MMR (Measles, Mumps, Rubella) Vaccination
- Aged 5-50years without two previous MMR vaccines documented.
- Aged 6-15 months and travelling to high-risk areas, including Auckland.
- 15 month and four year olds coming for scheduled vaccines.
No vaccination for babies under six months or adults born before 01/01/1969 as per Ministry of Health guidelines.
Why do adults born before 1969 not require immunisation?
Adults born prior to 01/01/1969 are considered to have been exposed to measles virus and therefore have developed natural immunity.
Why can babies not be vaccinated?
It is not safe to vaccinate children under the age of six months with MMR vaccine. We recommend that you protect your infant by avoiding any unnecessary travel to high-risk areas (including Auckland, or enclosed spaces with a lot of other people), ask unvaccinated
individuals not to visit, and keep up to date with current local health board advice.
Why are nurses not vaccinating children early?
Between 6 and 12 months of age, your child will only develop short term immunity so will still require two further doses of MMR after 12 months of age to be protected. Children vaccinated after 12 months of age develop very good responses to a single dose of MMR vaccine. As we need to make sure that our vaccine supply does not run out, we need to
make sure that we prioritise a first dose of MMR for everyone before giving the childhood immunisations early.
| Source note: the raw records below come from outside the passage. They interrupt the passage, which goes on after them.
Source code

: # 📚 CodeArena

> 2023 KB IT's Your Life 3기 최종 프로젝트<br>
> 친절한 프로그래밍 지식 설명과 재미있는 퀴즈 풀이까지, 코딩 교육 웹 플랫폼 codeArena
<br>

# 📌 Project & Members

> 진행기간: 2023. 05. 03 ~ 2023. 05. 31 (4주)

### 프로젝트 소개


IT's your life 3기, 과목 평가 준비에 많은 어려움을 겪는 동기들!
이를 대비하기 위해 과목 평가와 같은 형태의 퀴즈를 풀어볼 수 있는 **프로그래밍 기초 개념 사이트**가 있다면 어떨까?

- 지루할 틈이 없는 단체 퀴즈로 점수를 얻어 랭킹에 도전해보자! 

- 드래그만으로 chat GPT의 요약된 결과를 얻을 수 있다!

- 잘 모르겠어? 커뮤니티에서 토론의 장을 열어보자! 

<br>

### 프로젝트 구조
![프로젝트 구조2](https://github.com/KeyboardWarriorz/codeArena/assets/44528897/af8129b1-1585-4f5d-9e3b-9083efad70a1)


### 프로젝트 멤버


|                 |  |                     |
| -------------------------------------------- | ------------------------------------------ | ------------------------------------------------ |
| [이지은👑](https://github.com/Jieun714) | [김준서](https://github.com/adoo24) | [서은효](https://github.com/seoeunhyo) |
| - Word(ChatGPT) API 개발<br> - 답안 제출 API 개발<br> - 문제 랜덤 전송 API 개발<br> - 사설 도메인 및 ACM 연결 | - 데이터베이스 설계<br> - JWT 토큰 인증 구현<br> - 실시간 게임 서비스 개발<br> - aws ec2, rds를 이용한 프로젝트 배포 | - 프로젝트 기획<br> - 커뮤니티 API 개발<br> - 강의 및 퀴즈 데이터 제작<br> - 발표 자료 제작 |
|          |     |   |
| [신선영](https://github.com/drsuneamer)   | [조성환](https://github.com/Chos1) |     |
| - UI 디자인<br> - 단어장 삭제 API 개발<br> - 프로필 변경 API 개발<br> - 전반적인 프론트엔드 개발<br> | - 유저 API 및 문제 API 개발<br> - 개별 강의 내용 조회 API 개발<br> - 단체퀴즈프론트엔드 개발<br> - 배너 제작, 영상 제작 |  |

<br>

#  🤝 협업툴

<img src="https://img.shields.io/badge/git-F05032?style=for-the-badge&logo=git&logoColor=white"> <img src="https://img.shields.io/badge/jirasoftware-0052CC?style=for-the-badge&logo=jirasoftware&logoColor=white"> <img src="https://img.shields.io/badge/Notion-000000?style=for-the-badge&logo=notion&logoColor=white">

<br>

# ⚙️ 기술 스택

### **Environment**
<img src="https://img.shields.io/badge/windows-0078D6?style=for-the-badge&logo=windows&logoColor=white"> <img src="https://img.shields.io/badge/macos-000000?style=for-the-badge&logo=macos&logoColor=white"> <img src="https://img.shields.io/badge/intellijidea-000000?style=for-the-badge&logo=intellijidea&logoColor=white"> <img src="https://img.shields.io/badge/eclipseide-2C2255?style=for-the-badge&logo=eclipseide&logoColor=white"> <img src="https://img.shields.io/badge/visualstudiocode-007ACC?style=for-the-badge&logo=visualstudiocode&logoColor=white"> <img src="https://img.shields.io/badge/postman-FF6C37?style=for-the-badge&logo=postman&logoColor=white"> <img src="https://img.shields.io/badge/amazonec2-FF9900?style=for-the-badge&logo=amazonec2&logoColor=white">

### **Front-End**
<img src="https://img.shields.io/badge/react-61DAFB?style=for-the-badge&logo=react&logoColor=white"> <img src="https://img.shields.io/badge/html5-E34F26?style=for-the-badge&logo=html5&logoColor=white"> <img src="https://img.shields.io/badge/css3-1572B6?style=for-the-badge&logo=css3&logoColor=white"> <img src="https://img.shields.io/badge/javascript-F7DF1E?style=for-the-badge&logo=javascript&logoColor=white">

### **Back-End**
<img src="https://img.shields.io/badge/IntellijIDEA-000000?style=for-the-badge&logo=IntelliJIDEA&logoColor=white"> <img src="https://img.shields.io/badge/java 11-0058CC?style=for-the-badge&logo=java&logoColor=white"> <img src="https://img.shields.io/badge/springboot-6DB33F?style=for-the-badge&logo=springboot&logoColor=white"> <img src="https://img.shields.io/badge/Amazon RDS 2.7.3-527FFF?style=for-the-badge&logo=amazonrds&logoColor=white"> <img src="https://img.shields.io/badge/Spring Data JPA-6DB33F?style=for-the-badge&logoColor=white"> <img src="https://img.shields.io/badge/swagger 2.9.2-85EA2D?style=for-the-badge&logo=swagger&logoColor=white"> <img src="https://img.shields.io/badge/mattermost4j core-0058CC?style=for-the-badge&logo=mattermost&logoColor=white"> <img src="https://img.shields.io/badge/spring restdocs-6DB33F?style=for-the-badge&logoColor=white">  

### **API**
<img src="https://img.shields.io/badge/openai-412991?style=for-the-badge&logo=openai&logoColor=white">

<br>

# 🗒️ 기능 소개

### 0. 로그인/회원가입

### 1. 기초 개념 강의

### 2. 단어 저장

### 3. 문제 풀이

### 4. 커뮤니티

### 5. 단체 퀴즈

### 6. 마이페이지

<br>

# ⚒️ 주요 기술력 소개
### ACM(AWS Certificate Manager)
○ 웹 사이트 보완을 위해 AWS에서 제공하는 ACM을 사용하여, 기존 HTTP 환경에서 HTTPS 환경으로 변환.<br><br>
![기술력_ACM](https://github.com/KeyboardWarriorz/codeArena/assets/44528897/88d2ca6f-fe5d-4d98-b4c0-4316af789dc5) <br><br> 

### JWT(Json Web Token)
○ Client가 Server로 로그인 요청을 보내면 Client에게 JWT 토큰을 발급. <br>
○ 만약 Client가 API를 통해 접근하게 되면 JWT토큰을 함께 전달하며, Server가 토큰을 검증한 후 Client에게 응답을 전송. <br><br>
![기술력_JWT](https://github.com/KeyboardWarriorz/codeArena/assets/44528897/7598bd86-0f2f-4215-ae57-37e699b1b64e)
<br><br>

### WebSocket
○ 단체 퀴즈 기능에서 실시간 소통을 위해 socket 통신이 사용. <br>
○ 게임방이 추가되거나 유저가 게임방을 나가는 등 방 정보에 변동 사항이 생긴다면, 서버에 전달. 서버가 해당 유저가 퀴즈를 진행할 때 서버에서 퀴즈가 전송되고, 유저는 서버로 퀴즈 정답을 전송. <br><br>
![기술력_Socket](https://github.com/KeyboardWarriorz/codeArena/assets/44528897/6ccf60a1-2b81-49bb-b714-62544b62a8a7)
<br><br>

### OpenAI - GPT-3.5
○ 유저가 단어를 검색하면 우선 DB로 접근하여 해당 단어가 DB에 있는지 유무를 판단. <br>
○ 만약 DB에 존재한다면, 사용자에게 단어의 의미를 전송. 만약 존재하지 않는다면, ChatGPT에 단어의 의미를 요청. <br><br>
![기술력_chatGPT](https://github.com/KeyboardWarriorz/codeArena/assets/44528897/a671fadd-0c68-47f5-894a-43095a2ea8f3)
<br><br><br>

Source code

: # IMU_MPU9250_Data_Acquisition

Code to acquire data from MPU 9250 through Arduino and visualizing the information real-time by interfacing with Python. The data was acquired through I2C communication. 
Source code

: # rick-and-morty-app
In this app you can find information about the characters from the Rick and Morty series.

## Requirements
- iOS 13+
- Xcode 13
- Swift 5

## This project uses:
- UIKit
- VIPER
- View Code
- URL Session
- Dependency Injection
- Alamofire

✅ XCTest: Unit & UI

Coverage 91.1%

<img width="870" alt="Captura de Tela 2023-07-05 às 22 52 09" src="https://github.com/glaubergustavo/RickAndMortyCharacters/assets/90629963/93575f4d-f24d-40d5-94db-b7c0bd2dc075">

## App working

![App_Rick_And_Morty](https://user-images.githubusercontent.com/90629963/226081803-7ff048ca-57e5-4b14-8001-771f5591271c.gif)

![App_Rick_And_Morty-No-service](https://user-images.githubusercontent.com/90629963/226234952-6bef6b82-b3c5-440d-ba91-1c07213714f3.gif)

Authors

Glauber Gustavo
Is chickenpox the same as measles?
No. They are different viruses. Measles is highly contagious and is associated with significant complications (especially in under 5s).
What are the symptoms of Measles?
Early signs: fever, cough, runny nose and conjunctivitis (inflammation in the eyes), and sometimes small white spots (Koplik spots) inside the mouth. A rash appears 2-4 days after the first symptoms, beginning at the hairline and gradually spreading down the body to the arms and legs. It usually takes 10-12 days from exposure to the first symptom. Individuals are contagious until approximately four days after the rash appears.